Work to complete: Copy the passage of the album review word for word, starting at "The album’s centrepiece" and ending at "place name allusion.".

Source document:
········

Outside El Paso is something very different. A 90-second instrumental built on Rob Burger’s prepared piano, Convertino’s free-form drums and Jacob Valenzuela’s dusty trumpet, it sounds appropriately like a blasted desert landscape, the sort of haunting warm-up that crops up on electric-era Miles Davis records. I’m always a bit disappointed it doesn’t lead into a 20-minute free-jazz epic, to be honest, though on its own terms it’s an album highlight and demonstrates the range and skill of the players involved.

Decorated by Burns’s and Beam’s interweaving acoustic guitars and the gorgeously understated piano and organ of Rob Burger**, Follow the Water is another of the album’s high points, its minor chords constantly resolving upwards in stepwise motion. Burns and Beam once again sound great in harmony on the chorus.

The album’s centrepiece is The Bitter Suite. It works much as Paul McCartney’s suite-songs do: the fragments are juxtaposed next to each other and left to get on with it rather than being genuinely linked musically. While the transitions may be a bit ungainly, the suite as a whole succeeds on the strength of its constituent parts. The mournful Pájaro is sung in Spanish by Jacob Valenzuela, while Beam’s Tennessee Train is starkly beautiful. Both songs feature the intriguing observation “There are dreams wild enough to pass the time” (Google translate tells me that that’s the translation in English of Pájaro’s first line), and the choruses of Beam’s Tennessee Train resolve with the phrase “Trains leave Tennessee moaning as they roll away” – Beam once again proving that he’s a master of the evocative and mysterious place name allusion.

Evil Eye, sandwiched between the two vocal songs, is basically a jam based on a drop-tuned acoustic guitar riff, with some wordless vocals on top. It’s fine (Valenzuela plays some more Miles-influenced trumpet – this time, laced with echo and delay à la Bitches Brew, and Convertino’s on good form, playing with brushes but giving his snare an unusually fierce pounding) but it’s rather overshadowed by what comes before and after. I’d have been fine if Pájaro and Tennessee Train had been left as separate songs.

········

Material supplied:
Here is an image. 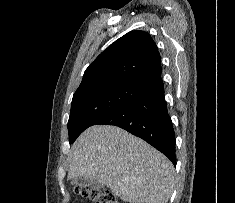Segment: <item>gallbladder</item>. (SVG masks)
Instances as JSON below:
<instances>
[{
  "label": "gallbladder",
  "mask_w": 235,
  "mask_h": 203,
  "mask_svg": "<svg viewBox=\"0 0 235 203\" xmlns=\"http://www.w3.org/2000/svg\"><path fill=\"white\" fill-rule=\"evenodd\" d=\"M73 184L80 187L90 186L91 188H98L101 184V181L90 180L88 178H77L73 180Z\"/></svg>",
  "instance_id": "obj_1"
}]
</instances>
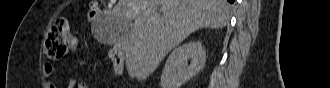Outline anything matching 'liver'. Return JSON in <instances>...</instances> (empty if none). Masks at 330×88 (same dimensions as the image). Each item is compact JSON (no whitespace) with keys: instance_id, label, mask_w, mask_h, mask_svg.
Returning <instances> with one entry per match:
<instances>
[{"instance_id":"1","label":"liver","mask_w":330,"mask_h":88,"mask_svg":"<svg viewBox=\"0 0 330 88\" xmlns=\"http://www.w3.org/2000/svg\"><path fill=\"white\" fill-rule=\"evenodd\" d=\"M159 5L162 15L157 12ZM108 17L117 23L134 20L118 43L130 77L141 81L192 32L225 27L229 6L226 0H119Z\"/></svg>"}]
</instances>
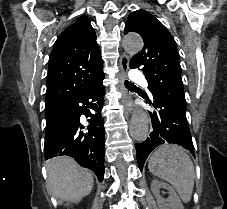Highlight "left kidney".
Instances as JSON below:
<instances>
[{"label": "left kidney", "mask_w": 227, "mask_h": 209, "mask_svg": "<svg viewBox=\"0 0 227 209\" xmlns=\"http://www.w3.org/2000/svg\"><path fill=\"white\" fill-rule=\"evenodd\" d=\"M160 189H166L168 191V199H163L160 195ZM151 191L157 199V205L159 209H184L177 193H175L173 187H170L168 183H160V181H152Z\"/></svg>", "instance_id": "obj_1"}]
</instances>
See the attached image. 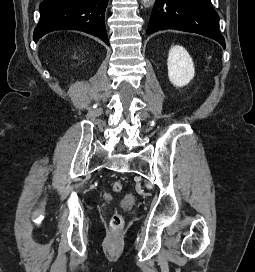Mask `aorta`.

········

Task response:
The album’s centrepiece is The Bitter Suite. It works much as Paul McCartney’s suite-songs do: the fragments are juxtaposed next to each other and left to get on with it rather than being genuinely linked musically. While the transitions may be a bit ungainly, the suite as a whole succeeds on the strength of its constituent parts. The mournful Pájaro is sung in Spanish by Jacob Valenzuela, while Beam’s Tennessee Train is starkly beautiful. Both songs feature the intriguing observation “There are dreams wild enough to pass the time” (Google translate tells me that that’s the translation in English of Pájaro’s first line), and the choruses of Beam’s Tennessee Train resolve with the phrase “Trains leave Tennessee moaning as they roll away” – Beam once again proving that he’s a master of the evocative and mysterious place name allusion.